Junto com seu trabalho vital de quebra de código durante a Segunda Guerra Mundial, os Friedmans aplicaram sua experiência ao manuscrito de Voynich e continuaram a estudá-lo na década de 1950.
No entanto, nem suas mentes brilhantes conseguiram decifrar o código.
Esperamos que chegue o dia em que um dos pesquisadores que estudam cuidadosamente o manuscrito finalmente descubra seus segredos.
Por Elma Brenner, especialista medieval na Coleção Wellcome.
O que aconteceu com Abu Bakr e sua frota?
No final da Idade Média, o Mali se tornou o mais formidável império da África Subsaariana que o continente já havia visto.
Ele era mais rico do que qualquer outro Estado africano, e com ligações comerciais e culturais que o conectava a muitos dos principais centros do mundo medieval.
Foi realmente incrível.
O império atingiu seu auge no século 14. Foi durante essa época que Abu Bakr Keita, o último imperador da dinastia fundadora, subiu ao trono do Mali.
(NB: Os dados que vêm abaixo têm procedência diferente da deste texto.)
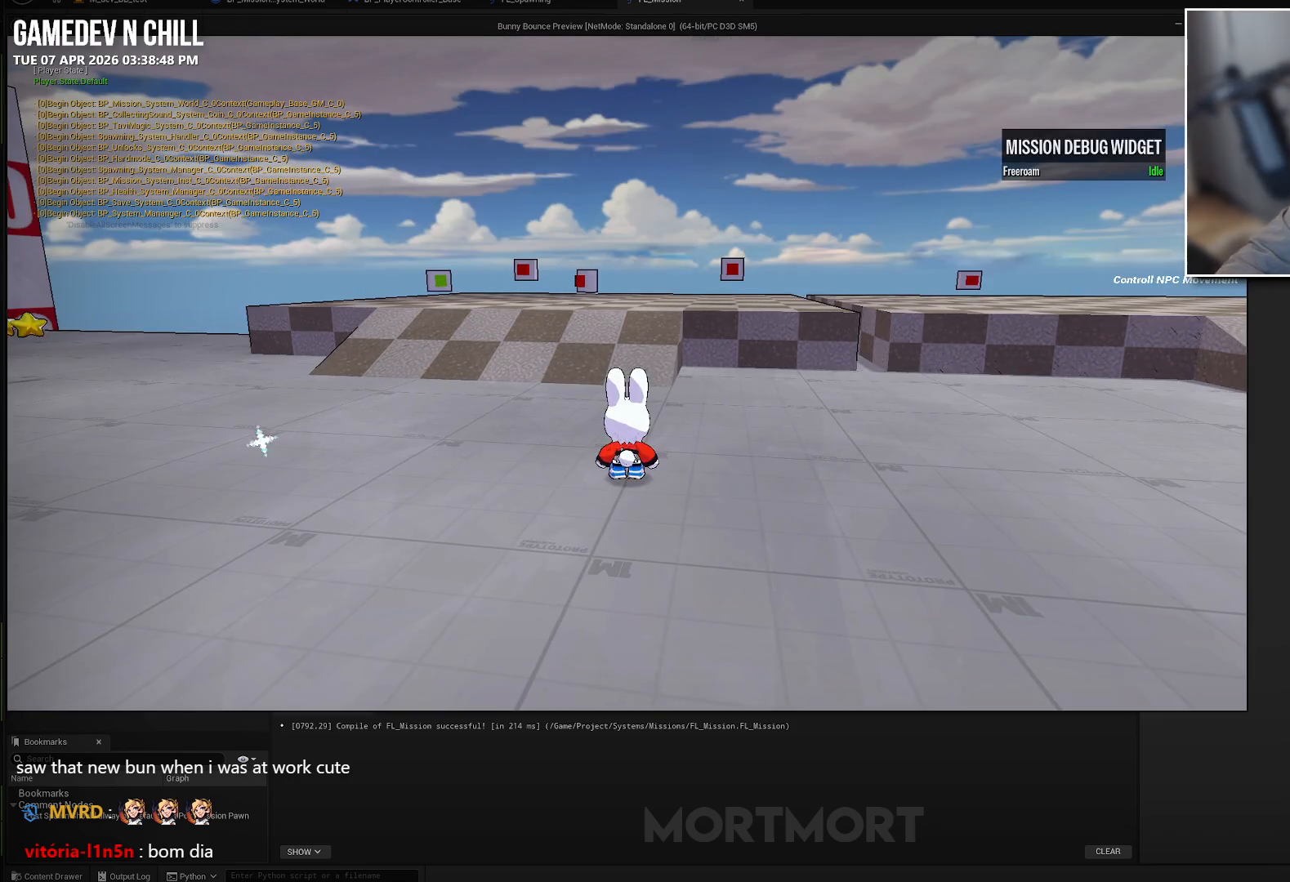
Gameplay with a controller (Xbox layout); each line is a JSON object with the inputs held at the frame after it. "events" lists button and stick changes between this image and that frame as [ms after this image, input, new state], when the widget could be followed in between.
{"buttons": [], "left_stick": "down-left", "right_stick": "center", "events": [[233, "left_stick", "left"], [433, "left_stick", "down-left"]]}
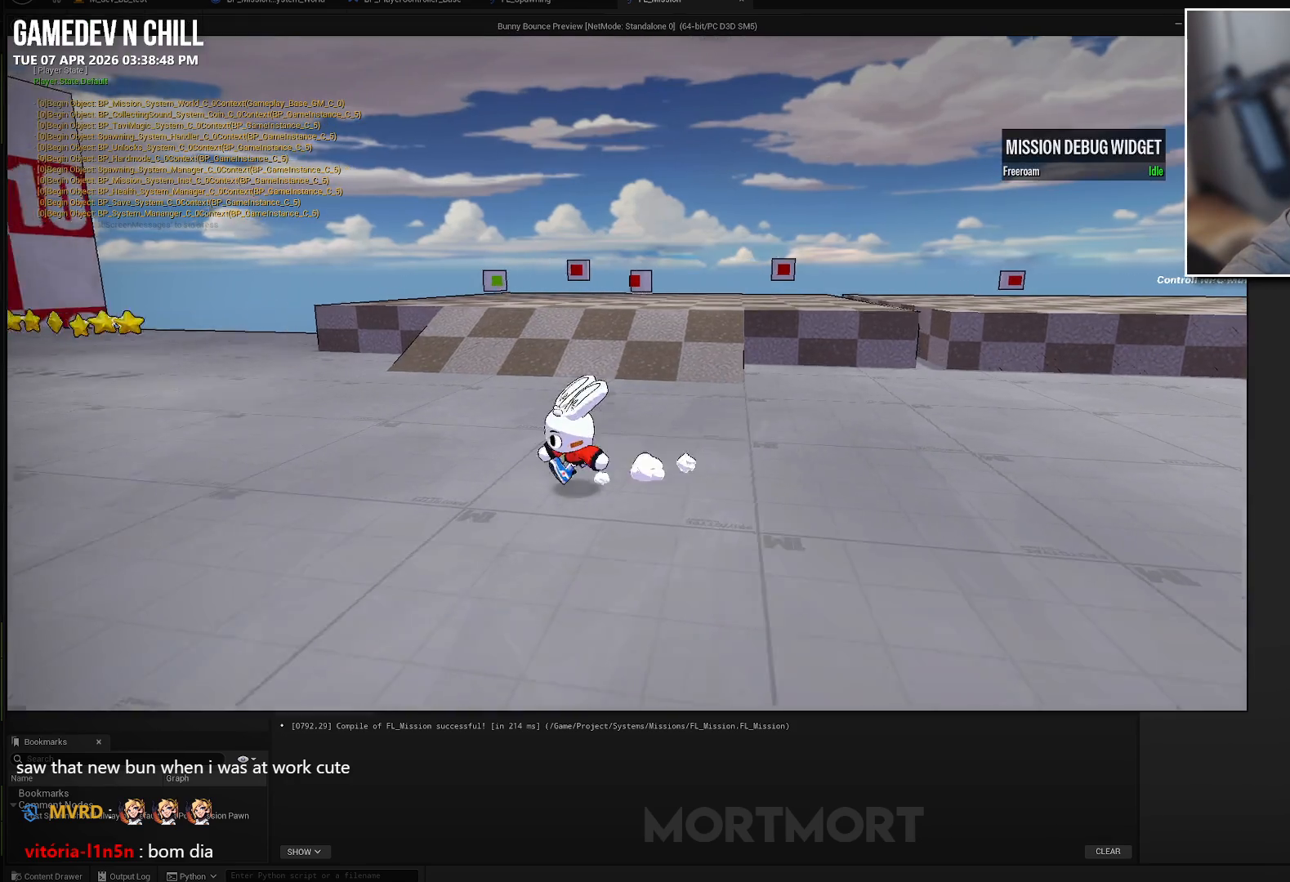
{"buttons": [], "left_stick": "right", "right_stick": "center", "events": [[100, "left_stick", "left"], [450, "left_stick", "right"]]}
No entanto, o novo imperador enfrentou um desafio sem precedentes: ele era tão ambicioso quanto seus ancestrais, mas seu reino era limitado pelo implacável deserto do Saara de um lado e pelo Oceano Atlântico do outro, deixando poucas oportunidades de expansão.
Mansa Musa, que serviu como conselheiro e aparente herdeiro de Abu Bakr, observou que o desejo do imperador de expandir seu reino cresceu com o tempo, até que se tornou uma obsessão.
No início de seu reinado, Abu Bakr patrocinou uma tentativa ousada de atravessar o Oceano Atlântico, financiando a construção de uma grande marinha, com centenas de barcos.
Quando a frota ficou completa, ele se despediu de seus almirantes, dizendo a seus capitães para não voltarem para a costa do Mali até que tivessem navegado com sucesso até os confins do Atlântico.
Quando apenas um barco conseguiu voltar para casa, ele se arrependeu do que foi dito. Mas não desistiu.
Deixando seu tenente de confiança, Mansa Musa, encarregado da administração de seu império, em 1312, ele tentou novamente. Dessa vez, ele liderou pessoalmente a expedição e partiu com uma armada ainda maior de milhares de barcos totalmente carregados.
Nem o imperador nem seus navios foram vistos novamente.
Muitos ainda acreditam que ele cruzou o Atlântico com sucesso para fundar um novo Estado do Mali, mas, além de um punhado de belas canções que lembram a jornada, não há evidências concretas de que isso ocorreu de fato.
Embora possamos não saber definitivamente o que aconteceu com a frota de Abu Bakr, o legado de sua ambição desenfreada mudou a natureza do projeto imperial do Mali.
Mansa Musa, que o sucedeu, não compartilhou a fixação de Abu Bakr com o crescimento do império adquirindo novas terras, construindo um forte exército e fortalecendo associações comerciais.
Seu tempo foi gasto superando um tipo diferente de limite.
Na cidade de Timbuktu, no Mali, Mansa Musa defendeu um projeto inspirado no espírito empreendedor de seu antecessor: decidiu construir o maior centro de pesquisa intelectual que o mundo já havia visto.
Os dois homens tentaram alterar o senso de identidade do Mali, mas a resposta quanto a se Abu Bakr teve sucesso é, sem dúvida, encontrar sua frota perdida.
Por Gus Casely-Hayford, historiador cultural e diretor do museu V&A East, com abertura prevista para 2023.